ZEYTİNLİĞİ DE YOK TESİSİ DE
‘Ravla Gurme’ ne bir zeytinliğe, ne de bir fabrikaya sahip! Özlem Erarslan, şu anda diğer firmalardan kendilerini ayıran en büyük farkın da bu özgürlük olduğunu söylüyor, “Ravla Gurme’nin bu kadar kısa sürede böylesi yüksek başarıyı yakalamasının da açıklaması bizce bu. Hasadımızı en sağlıklı ve polifenolce zengin olabilecek zeytin ağaçlarından ve zeytinlerinden seçiyoruz. Bir diğer aşama da ürünün doğasını ve antioksidan dengesini bozmadan üretebileceğimiz hijyen ve teknik donanımı bizim ihtiyaçlarımızı karşılayacak bir fabrikayla çalışmaktan geçiyor. Biz bu tercihler konusunda oldukça iyi seçimler yaptığımızı, ürünlerle ilgili uluslararası akredite kuruluşlarda yaptırdığımız analiz sonuçları ve tüketicilerimizin olumlu geri dönüşleri sayesinde iyice anlıyoruz. Yarım asırlık tecrübeye sahip ustaların bilgi birikimi ve bilimin ön gördüğü koşulları harmanlayarak böylesi özel ve sağlıklı bir lezzeti ortaya çıkarmış olduk” diye konuşuyor.

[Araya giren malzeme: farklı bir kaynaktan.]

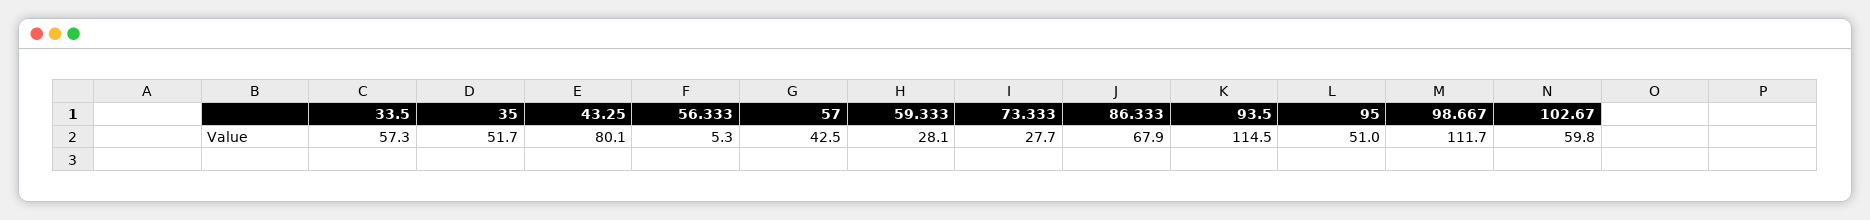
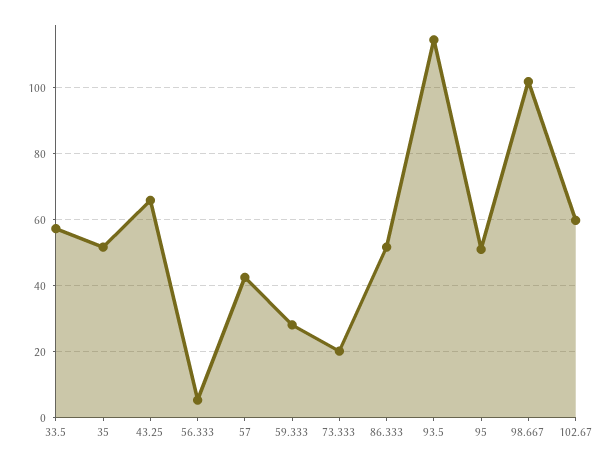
43.25: 80.1 -> 66
73.333: 27.7 -> 20
86.333: 67.9 -> 52
98.667: 111.7 -> 102

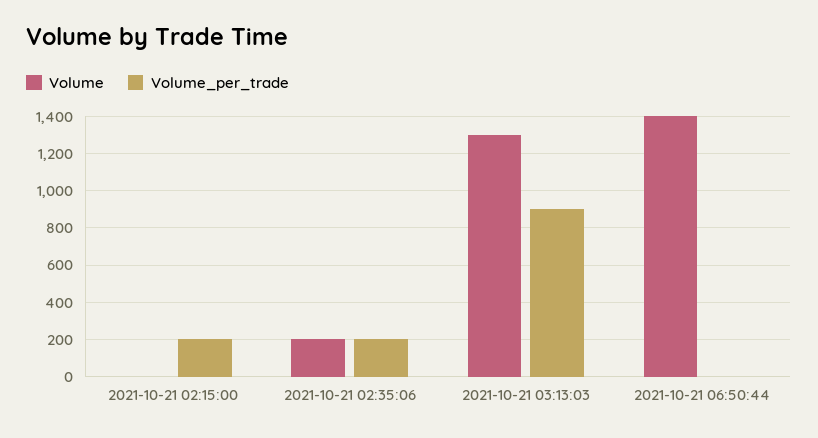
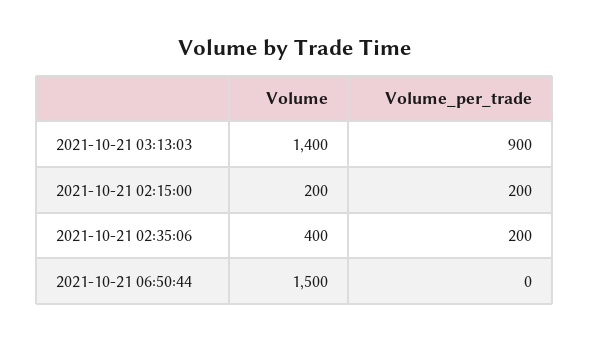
Volume, 2021-10-21 02:15:00: 0 -> 200
Volume, 2021-10-21 02:35:06: 200 -> 400
Volume, 2021-10-21 03:13:03: 1300 -> 1400
Volume, 2021-10-21 06:50:44: 1400 -> 1500

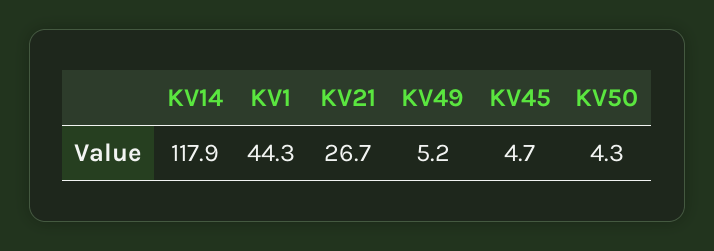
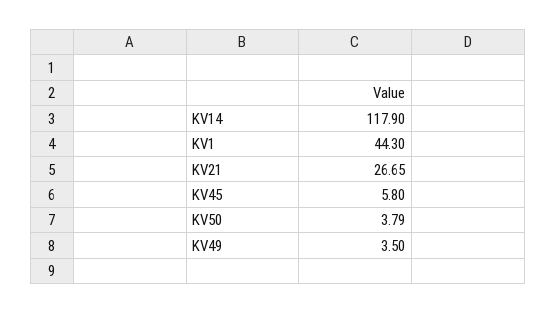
KV49: 5.2 -> 3.5
KV45: 4.7 -> 5.8
KV50: 4.3 -> 3.79

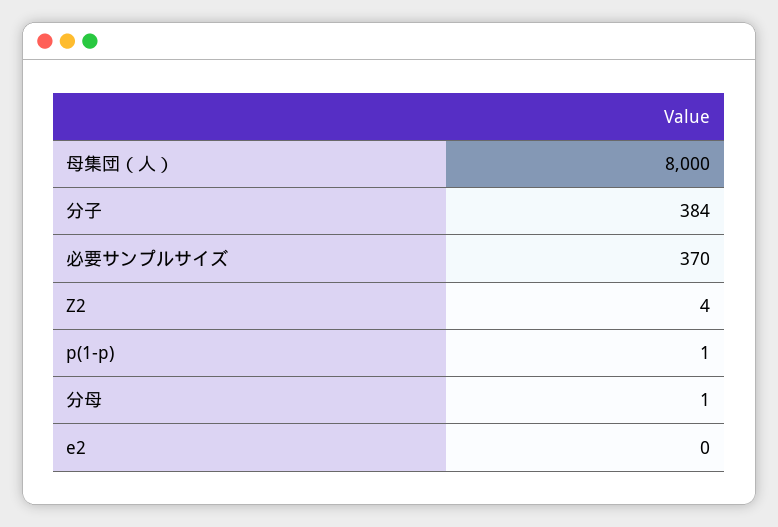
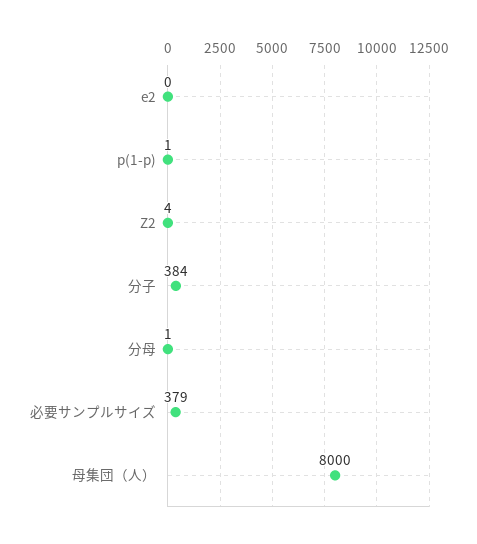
必要サンプルサイズ: 370 -> 379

SÜREÇLERİ BİZZAT YÖNETİYOR
Tüm süreçleri Özlem Hanım yönetiyor ve takip ediyor. Sadece operasyonel süreçlerde destek aldığı aile üyelerinden oluşan bir ekibi var. Hepsinin eğitimlerini ayrı ayrı bizzat kendisi vermiş. “Kim ne yaparsa yapsın, yaptığımız işin ne kadar özel, ürünümüzün ne kadar mucizevi olduğunu bilmesinin çok önemli olduğunu düşünüyorum” görüşünü paylaşıyor. Ravla Gurme olarak halen tüketiciye internet siteleri üzerinden, İstanbul Kartal’daki atölyelerinden ve yılın belli dönemlerinde katıldıkları etkinlikler ve kurumsal anlaşmalar yaptıkları firmaların organize ettikleri tadım etkinlikleri aracılığıyla ulaştıklarını aktaran Özlem Erarslan, gündemlerinde ihracat da olduğunu, Almanya ve Macaristan için ilk partileri gönderdiklerini, devamı için hazırlıklarının sürdüğünü dile getiriyor. Hedeflerinin, hem yüksek polifenollü (EFSA’nın tavsiye ettiği 200 mg/kg değerinden yüksek), hem de kendine has çok özel lezzeti olan nadide ürünleri zeytinyağı dostlarına ve sağlıklı yaşamak isteyen herkese ulaştırabilmek olduğunun altını çizen Özlem Hanım, ekliyor:
MUCİZEYİ BİRLİKTE TANITALIM
“Özetle, zeytinyağının mucizevi bir gıda olduğuna inanıyorum. Ama içeriğindeki polifenol miktarı ve aromaların uyumu çok önemli. Biz bu noktayı yakalamaya, insanlarda bu konuda farkındalık yaratmaya gönül verdik. Ülkemiz zeytin konusunda çok iyi bir noktada. Bu noktayı elbirliği ile yükselterek dünyada tercih edilen daha çok markaya sahip olacağımıza inanıyorum.”